Reviewer #3: This study investigates the arbitration between direction-based choice behavior and transition-based choice behavior in the context of spatial navigation in open vs cluttered environments. Human behavior is analyzed and compared to the action policies of trained RL agents. Core conclusions include 1. that humans do better when endowed with the possibility to use both behavioral strategies, 2. humans tend to use a transition-based strategy close to landmarks/goals. Below is elaborated several conceptual queries aimed at helping to deepen our understanding of these results and relate them to the literature.
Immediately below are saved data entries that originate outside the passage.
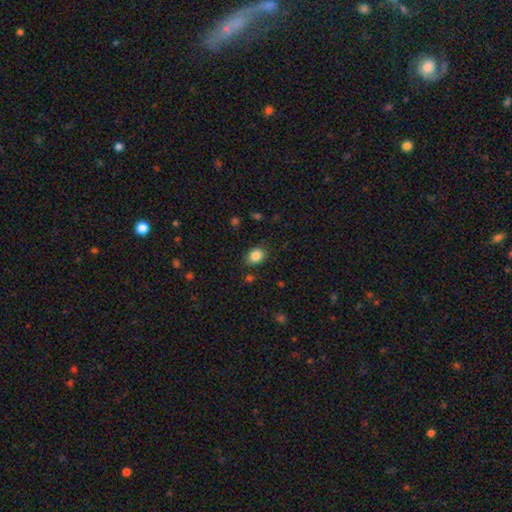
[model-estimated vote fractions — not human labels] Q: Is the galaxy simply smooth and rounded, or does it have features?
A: smooth — 85%.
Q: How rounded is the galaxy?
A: in between — 60%.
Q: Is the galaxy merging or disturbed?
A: none — 81%.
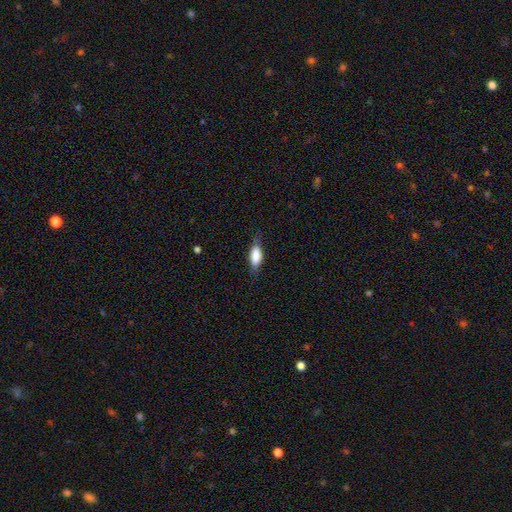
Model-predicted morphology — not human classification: A smooth galaxy with no disk features (78%) that is in between round and cigar-shaped (76%).

Vote fractions:
- Smooth or featured? smooth: 78% / featured or disk: 15% / star or artifact: 7%
- How rounded? in between: 76% / cigar-shaped: 21% / round: 3%
- Merging? none: 72% / minor disturbance: 21% / major disturbance: 6% / merger: 1%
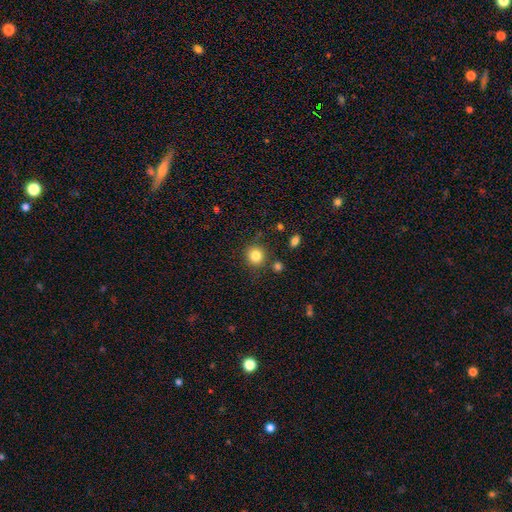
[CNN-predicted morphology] Smooth or featured?
  - smooth: 83% *
  - star or artifact: 11%
  - featured or disk: 6%
How rounded?
  - round: 90% *
  - in between: 9%
  - cigar-shaped: 1%
Merging?
  - none: 84% *
  - minor disturbance: 9%
  - merger: 5%
  - major disturbance: 3%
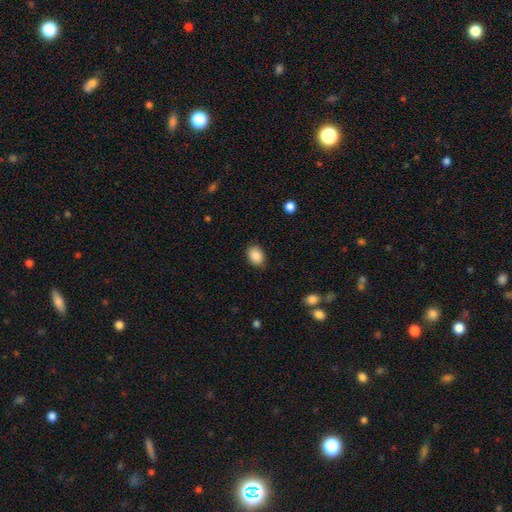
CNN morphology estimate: The model was most divided on "how rounded": in between: 66%, round: 33%, cigar-shaped: 1%. More confident: smooth or featured — smooth (88%); merging — none (83%).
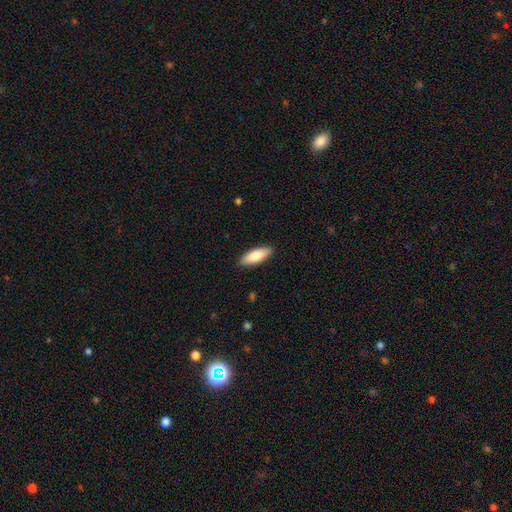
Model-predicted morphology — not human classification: smooth 82%, featured or disk 13%, star or artifact 5%. Down the decision tree: how rounded — in between (68%); merging — none (88%).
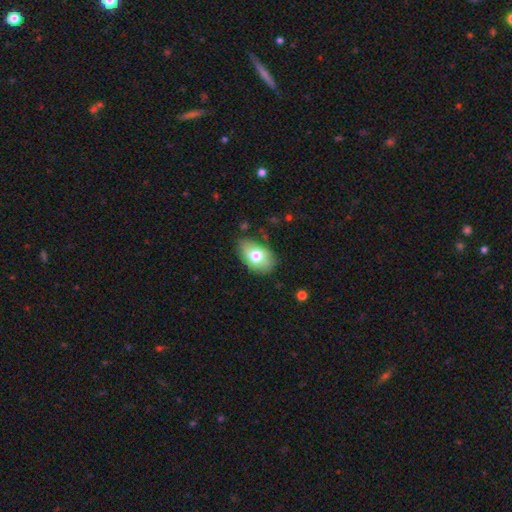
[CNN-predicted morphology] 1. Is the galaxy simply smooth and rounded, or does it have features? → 67% smooth, 25% featured or disk, 8% star or artifact.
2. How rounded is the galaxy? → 87% in between, 12% round, 1% cigar-shaped.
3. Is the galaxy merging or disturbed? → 71% none, 22% minor disturbance, 6% major disturbance, 2% merger.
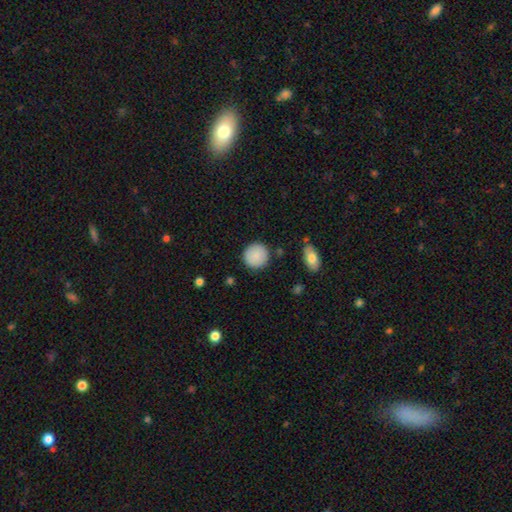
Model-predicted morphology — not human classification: Smooth or featured? Predicted: smooth (p=0.88). How rounded? Predicted: round (p=0.94). Merging? Predicted: none (p=0.88).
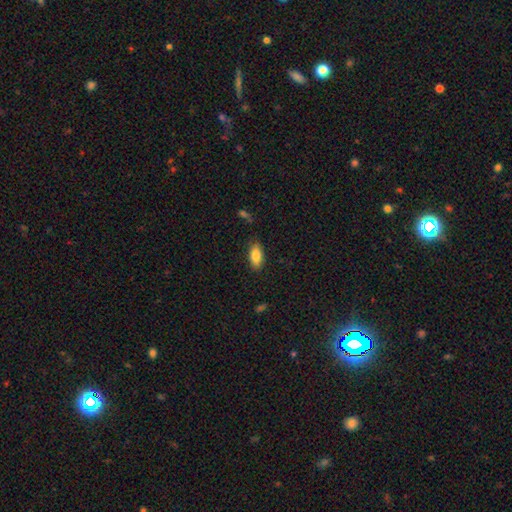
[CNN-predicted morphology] Smooth or featured? Predicted: smooth (p=0.83). How rounded? Predicted: in between (p=0.87). Merging? Predicted: none (p=0.84).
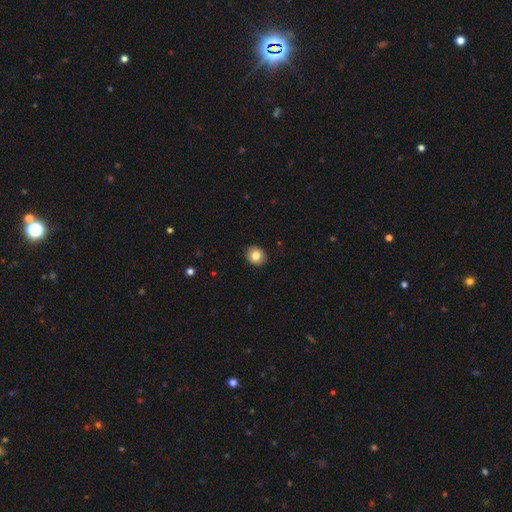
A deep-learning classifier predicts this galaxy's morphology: This is clearly a smooth galaxy (83%). How rounded: likely round (69%). Merging: clearly none (90%).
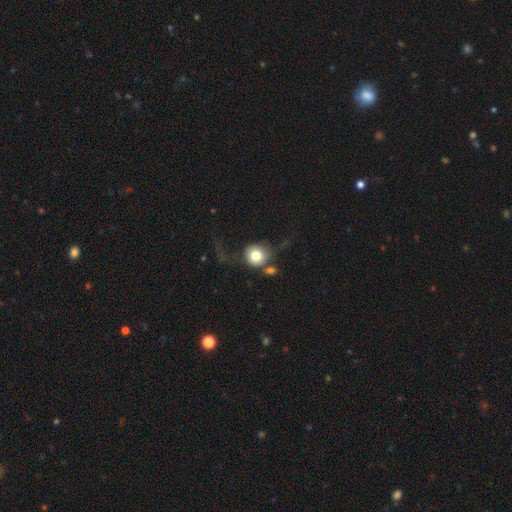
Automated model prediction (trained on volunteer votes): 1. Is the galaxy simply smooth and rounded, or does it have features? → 72% smooth, 19% featured or disk, 9% star or artifact.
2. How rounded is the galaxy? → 90% round, 9% in between, 1% cigar-shaped.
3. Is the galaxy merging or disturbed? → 43% none, 23% major disturbance, 18% merger, 17% minor disturbance.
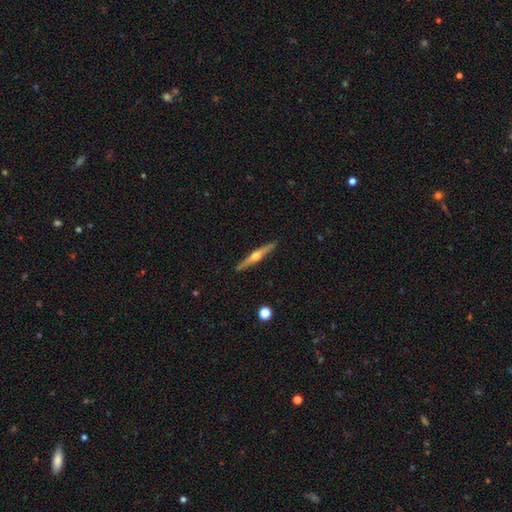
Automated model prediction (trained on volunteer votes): This appears to be a featured or disk galaxy (75%) viewed edge-on (98%) with a rounded central bulge (95%). Merging: none (91%).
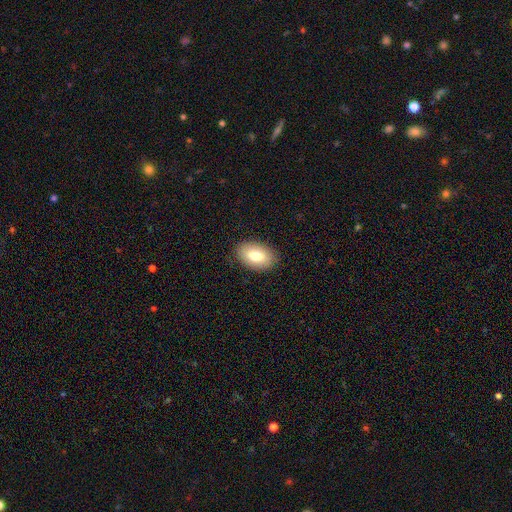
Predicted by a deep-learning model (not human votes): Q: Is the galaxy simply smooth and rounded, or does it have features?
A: smooth — 78%.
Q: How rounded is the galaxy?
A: in between — 91%.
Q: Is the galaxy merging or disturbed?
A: none — 87%.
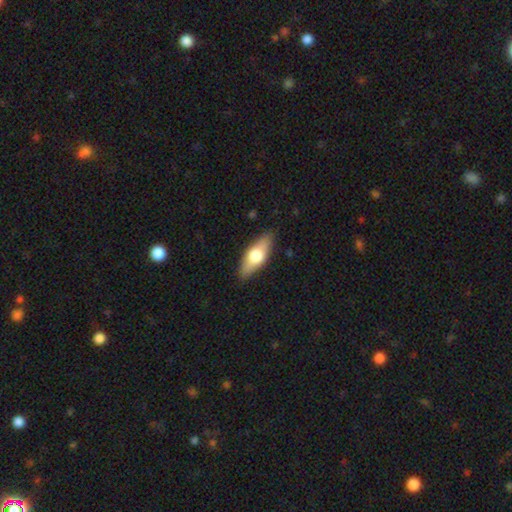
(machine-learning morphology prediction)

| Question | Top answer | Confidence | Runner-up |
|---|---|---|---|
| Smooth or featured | smooth | 60% | featured or disk (34%) |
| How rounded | in between | 67% | cigar-shaped (31%) |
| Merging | none | 86% | minor disturbance (11%) |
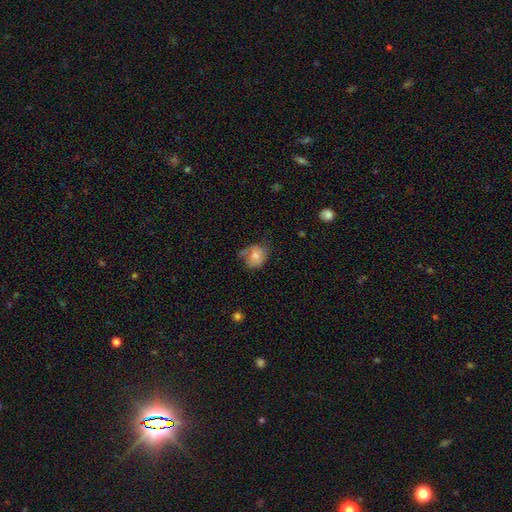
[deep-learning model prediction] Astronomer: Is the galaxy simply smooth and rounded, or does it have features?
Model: smooth — 69%.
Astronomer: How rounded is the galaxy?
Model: in between — 50% (runner-up: round, 49%).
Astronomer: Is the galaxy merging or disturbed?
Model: none — 46% (runner-up: minor disturbance, 32%).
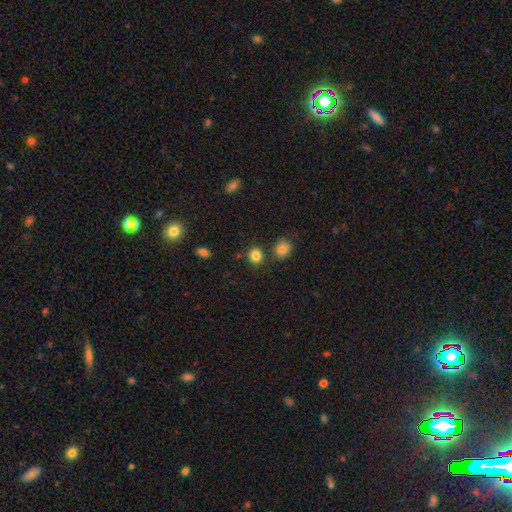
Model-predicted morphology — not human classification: Smooth or featured: smooth — 84% (star or artifact — 11%)
How rounded: round — 76% (in between — 23%)
Merging: none — 80% (merger — 9%)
One possible alternative to using landmarks is using the wall or boundaries. There is not any quantification of this behavior. For example, in experiment 2 do people use the wall more if there are fewer landmarks? Could this explain the flat curve for number of landmarks presented vs number of steps taken to goal?

Experiment 2: What was the average number of landmarks used in a single trial? If it is around 2 then maybe 2 landmarks is all you really need and this can explain the data. I saw percentages of directions vs state action choice but not a clear average number of different landmarks used.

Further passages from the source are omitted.